##### Extract
I am familiar with web servers. Boxes that you connect to in your LAN to get a web page. A very popular program that runs a web cache is Squid. What is new to me is that I can run Squid in my box so it serves the localhost and any programs that needs to connect to web resources. In any case, my desktop box can also function as a web server down the line if needed.

In Arch, install Squid with the command # pacman -S squid.

The configuration file is /etc/squid/squid.conf. The default cache directory is /var/cache/squid.

The only item i really have to modify is the http_port. The default port that Squid uses is 3128. Now I want all traffic which goes through the default network interface to be redirected to Squid. This is called transparency. To configure Squid just add [intercept] in the line like so: http_port 3128 intercept.

When you finish modifying the configuration file run a check with the command #squid -k check. Also, checking the logs can be very helpful. I got an ERROR: No forward proxy port configured message several times. I checked the squid-cache website too and I got this explanation from them.
##########
##### Data rows
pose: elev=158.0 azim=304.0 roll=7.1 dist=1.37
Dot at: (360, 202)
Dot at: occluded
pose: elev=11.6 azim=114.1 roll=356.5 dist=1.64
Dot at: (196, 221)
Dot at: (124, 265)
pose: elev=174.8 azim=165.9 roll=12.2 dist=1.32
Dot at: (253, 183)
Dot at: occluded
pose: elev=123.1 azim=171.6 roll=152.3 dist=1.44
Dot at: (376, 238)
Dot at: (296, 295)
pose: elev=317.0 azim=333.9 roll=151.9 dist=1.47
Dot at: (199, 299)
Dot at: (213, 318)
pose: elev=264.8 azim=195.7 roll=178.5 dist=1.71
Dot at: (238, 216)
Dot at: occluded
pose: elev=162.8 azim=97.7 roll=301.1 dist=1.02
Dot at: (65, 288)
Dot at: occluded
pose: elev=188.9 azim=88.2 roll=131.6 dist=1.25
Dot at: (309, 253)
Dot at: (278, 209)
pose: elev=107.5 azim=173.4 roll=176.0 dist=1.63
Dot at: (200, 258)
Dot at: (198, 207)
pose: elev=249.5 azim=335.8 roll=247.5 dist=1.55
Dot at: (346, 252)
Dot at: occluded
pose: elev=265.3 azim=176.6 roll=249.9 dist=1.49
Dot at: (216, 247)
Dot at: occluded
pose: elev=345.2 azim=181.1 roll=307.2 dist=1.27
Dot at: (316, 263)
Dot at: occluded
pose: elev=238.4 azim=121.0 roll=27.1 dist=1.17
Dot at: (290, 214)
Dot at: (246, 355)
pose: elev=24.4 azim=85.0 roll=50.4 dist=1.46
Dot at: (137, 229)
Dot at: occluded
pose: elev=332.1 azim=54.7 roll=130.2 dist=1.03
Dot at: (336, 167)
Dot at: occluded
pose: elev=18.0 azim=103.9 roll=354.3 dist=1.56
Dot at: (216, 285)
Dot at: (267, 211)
##########
* **Task set**:
A) Retype the passage of the Squid setup notes that begins at the words "I am familiar" and stops after the words "line if needed.".
B) Based on the Squid setup notes, mark each statement yes or no and quote the words that decide it: (i) Squid uses port 3128 by default. (ii) Squid's default cache directory is /etc/squid. (iii) The writer never received an error message while setting up Squid.
C) Write what comes after the final sentence of the Squid setup notes.

* **Written answers**:
A)
I am familiar with web servers. Boxes that you connect to in your LAN to get a web page. A very popular program that runs a web cache is Squid. What is new to me is that I can run Squid in my box so it serves the localhost and any programs that needs to connect to web resources. In any case, my desktop box can also function as a web server down the line if needed.

B)
(i) Yes: "The default port that Squid uses is 3128."
(ii) No: "The default cache directory is /var/cache/squid."
(iii) No: "I got an ERROR: No forward proxy port configured message several times."

C)
Squid has been configuered without any port capable of receiving forward-proxy traffic.

Squid occasionally needs to generate URLs for clients to fetch supplementary content. Images in error pages or FTP and Gopher indexes, cache digests, NetDB, cache manager API, etc.

In order to produce a valid URL Squid requires a port configured to receive normal forward-proxy traffic. The standard well-known port assigned for this is port 3128.

This error occurs when port 3128 has been incorrectly altered into a interception port.
So my fix is to configure another port as a dedicated forwarding port for Squid. I added http_port 3129 next to http_port 3128 intercept in the config file. 

Start / Enable the service with # systemctl start squid.service and # systemctl enable squid.service.